Little did he know that a decade later he would be at Emory as a young professor when the University struck a geyser of its own in the form of the 1979 Woodruff endowment. The first Woodruff scholar was English professor Richard Ellmann, whose passion was to build a collection of Irish literature.

When Ellmann died in 1987, the University established a lecture series in his name, and the first Richard Ellmann Lecturer was Seamus Heaney, the recent Nobel laureate. In 1988 Heaney donated the manuscripts of his lectures to Emory and so began a turning point that saw Special Collections shift toward contemporary Irish authors and poets.

"Since then we have been able to create a unique archive of living writers," said Schuchard. "We now have a critical mass of 10 contemporary writers, all of whom know each other. We have, in many instances, both sides of a correspondence; we have not only their manuscripts but their personal correspondence, manuscripts that they sent each other and shared."
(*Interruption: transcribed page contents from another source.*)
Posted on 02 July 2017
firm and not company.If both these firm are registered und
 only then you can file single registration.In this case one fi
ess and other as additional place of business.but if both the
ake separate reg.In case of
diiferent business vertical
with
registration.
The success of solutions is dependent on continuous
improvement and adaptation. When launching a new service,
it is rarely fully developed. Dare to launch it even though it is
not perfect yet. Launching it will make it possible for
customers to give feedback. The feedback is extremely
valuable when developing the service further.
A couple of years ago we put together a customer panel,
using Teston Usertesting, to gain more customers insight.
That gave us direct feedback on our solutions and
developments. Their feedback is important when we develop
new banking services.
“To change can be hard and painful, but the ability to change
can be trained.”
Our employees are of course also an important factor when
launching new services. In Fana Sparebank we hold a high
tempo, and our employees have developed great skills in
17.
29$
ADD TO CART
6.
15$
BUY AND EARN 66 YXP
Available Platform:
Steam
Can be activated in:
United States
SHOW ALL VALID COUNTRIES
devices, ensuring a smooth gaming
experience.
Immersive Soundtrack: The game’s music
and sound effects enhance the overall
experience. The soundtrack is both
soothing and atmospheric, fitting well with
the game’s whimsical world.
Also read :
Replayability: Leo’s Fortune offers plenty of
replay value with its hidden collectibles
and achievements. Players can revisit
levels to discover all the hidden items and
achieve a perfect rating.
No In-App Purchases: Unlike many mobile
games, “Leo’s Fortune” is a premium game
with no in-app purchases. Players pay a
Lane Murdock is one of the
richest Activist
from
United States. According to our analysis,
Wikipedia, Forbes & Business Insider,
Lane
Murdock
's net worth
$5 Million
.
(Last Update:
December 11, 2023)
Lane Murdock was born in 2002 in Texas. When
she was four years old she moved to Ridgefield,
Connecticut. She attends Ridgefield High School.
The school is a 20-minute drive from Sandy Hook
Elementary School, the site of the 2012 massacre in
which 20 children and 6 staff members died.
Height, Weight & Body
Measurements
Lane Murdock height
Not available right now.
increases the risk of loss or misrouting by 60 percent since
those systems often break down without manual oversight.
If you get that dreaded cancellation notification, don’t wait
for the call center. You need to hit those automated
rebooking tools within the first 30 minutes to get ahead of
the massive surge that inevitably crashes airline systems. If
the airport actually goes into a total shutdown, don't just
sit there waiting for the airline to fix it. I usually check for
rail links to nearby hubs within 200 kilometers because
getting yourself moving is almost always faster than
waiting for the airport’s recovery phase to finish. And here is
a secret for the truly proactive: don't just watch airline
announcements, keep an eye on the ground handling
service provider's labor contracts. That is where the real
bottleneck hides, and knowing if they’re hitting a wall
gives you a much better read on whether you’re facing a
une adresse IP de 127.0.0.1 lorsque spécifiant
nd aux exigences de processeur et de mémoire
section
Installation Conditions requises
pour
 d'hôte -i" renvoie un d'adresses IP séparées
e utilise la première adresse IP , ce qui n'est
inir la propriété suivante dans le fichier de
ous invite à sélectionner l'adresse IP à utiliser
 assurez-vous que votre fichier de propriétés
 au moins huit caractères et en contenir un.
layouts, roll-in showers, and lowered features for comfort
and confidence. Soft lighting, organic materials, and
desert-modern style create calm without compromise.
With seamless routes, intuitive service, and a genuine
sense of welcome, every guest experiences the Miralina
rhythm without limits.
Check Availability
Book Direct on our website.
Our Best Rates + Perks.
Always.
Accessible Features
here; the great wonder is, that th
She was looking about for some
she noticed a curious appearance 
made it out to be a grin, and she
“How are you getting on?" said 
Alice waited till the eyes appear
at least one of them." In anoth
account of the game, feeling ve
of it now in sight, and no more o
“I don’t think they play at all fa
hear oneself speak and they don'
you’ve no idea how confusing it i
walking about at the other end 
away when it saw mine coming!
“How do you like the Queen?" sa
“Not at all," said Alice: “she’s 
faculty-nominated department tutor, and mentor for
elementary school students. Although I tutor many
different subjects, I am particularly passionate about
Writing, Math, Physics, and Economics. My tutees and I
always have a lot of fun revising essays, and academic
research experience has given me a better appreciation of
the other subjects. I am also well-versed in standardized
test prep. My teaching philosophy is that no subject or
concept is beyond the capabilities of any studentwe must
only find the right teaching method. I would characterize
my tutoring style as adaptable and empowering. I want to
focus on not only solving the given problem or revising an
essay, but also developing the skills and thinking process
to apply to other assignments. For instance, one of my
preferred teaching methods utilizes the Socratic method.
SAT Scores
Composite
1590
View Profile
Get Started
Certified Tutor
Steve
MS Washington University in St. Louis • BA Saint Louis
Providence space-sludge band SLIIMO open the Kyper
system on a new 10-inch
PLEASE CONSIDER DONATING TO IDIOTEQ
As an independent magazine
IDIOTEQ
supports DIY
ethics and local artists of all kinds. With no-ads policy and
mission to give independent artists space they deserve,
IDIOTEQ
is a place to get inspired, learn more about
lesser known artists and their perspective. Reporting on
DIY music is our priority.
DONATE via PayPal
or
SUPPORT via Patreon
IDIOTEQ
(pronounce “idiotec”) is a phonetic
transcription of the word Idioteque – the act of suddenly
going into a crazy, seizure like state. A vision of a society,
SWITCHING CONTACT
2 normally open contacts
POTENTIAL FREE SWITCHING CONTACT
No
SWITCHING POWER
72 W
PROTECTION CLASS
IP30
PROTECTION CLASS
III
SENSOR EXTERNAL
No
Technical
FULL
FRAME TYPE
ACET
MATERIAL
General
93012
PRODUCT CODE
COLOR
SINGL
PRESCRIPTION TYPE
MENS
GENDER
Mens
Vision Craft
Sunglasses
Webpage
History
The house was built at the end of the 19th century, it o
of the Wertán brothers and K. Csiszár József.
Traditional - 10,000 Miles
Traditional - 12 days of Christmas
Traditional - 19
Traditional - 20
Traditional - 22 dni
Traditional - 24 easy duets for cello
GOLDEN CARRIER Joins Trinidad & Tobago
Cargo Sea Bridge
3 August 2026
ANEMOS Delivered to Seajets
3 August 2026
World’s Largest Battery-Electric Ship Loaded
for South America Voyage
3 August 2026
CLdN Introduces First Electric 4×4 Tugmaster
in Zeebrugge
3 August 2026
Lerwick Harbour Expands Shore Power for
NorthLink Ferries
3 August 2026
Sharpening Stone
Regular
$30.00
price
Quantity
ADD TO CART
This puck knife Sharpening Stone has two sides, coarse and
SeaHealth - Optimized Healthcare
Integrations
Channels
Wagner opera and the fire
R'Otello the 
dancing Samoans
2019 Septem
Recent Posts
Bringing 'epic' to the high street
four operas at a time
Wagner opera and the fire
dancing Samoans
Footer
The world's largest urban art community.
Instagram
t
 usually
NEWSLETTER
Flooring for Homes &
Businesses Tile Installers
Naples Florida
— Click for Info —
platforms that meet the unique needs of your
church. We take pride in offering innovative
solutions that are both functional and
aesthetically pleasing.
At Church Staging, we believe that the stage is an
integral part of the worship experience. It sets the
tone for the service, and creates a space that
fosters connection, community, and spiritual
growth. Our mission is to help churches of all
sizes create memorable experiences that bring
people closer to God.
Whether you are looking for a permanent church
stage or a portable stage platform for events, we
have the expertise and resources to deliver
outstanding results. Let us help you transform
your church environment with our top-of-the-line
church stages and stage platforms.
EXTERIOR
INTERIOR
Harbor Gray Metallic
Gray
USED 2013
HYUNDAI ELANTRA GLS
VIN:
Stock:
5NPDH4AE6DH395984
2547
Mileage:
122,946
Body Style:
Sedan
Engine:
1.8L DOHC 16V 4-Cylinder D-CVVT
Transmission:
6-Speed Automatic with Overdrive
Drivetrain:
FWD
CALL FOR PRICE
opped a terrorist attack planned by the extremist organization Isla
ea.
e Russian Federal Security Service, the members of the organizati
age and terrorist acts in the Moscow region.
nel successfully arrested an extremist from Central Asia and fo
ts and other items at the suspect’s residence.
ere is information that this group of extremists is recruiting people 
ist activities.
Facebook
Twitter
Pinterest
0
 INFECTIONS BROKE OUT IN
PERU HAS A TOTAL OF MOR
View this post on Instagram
Schuchard deflects much of the credit for the collection to manuscript curator Steve Enniss, Special Collections head Linda Matthews and Libraries Director Joan Gotwals. Together they are able to convince Irish writers to donate their materials while they are still working, but this task is not always as difficult as it may seem, Schuchard said. With boxes and boxes of papers collected over a lifetime, the writers realize the problems of preservation, security and accessibility to scholars. Also, these world-renowned poets, talented and significant as they may be, do not often top bestseller lists, and the financial incentive is alluring.

But some of the pieces most enticing to Schuchard are those collected some 50 years after their author and owner died-those of William Butler Yeats. As director of the W.B. Yeats International Summer School in Sligo, Ireland, Schuchard spends time every summer lecturing on the Irish renaissance poet, and Emory's Yeats collection from Lady Gregory-the poet's friend and patron-offers historical treats that are the dream of any literary scholar.

"He had given her copies of all of his books, and they have her bookplate in them with inscriptions in his hand to her: 'From the poet to his friend, Lady Gregory,'" Schuchard said. "He had the habit of reaching up and grabbing one of his books off her shelf, turning to the endpapers and using them as a manuscript for a new poem.

"To take students up [to Special Collections] and see a copy of a book that was in her library, and then open it up and see Yeats' handwriting, or have a loose manuscript fall out, or see on the endpapers a draft of a new poem, it's arresting. That can have a real intellectual impact for some students."

Thirty years later, Schuchard still remembers that experience firsthand.